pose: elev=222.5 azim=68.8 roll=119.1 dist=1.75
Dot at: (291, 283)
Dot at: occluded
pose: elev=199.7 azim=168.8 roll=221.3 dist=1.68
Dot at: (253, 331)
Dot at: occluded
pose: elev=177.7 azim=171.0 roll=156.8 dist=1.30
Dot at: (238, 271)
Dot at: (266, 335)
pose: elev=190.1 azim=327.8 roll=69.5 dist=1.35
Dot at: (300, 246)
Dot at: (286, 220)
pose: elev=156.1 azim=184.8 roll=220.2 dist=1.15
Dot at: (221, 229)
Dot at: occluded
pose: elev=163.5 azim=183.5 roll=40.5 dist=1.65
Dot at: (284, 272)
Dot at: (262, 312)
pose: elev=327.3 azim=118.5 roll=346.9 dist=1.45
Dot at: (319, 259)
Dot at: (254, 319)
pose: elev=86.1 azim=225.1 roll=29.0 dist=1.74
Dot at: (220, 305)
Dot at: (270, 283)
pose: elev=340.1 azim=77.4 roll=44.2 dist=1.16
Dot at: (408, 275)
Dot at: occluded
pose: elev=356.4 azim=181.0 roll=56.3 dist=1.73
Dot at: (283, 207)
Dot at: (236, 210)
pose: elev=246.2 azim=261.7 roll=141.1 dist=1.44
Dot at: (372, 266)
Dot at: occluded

WHAT TO WORK ON:
Reproduce all of the data above line for line, changing nothing.

THE OUTPUT:
pose: elev=222.5 azim=68.8 roll=119.1 dist=1.75
Dot at: (291, 283)
Dot at: occluded
pose: elev=199.7 azim=168.8 roll=221.3 dist=1.68
Dot at: (253, 331)
Dot at: occluded
pose: elev=177.7 azim=171.0 roll=156.8 dist=1.30
Dot at: (238, 271)
Dot at: (266, 335)
pose: elev=190.1 azim=327.8 roll=69.5 dist=1.35
Dot at: (300, 246)
Dot at: (286, 220)
pose: elev=156.1 azim=184.8 roll=220.2 dist=1.15
Dot at: (221, 229)
Dot at: occluded
pose: elev=163.5 azim=183.5 roll=40.5 dist=1.65
Dot at: (284, 272)
Dot at: (262, 312)
pose: elev=327.3 azim=118.5 roll=346.9 dist=1.45
Dot at: (319, 259)
Dot at: (254, 319)
pose: elev=86.1 azim=225.1 roll=29.0 dist=1.74
Dot at: (220, 305)
Dot at: (270, 283)
pose: elev=340.1 azim=77.4 roll=44.2 dist=1.16
Dot at: (408, 275)
Dot at: occluded
pose: elev=356.4 azim=181.0 roll=56.3 dist=1.73
Dot at: (283, 207)
Dot at: (236, 210)
pose: elev=246.2 azim=261.7 roll=141.1 dist=1.44
Dot at: (372, 266)
Dot at: occluded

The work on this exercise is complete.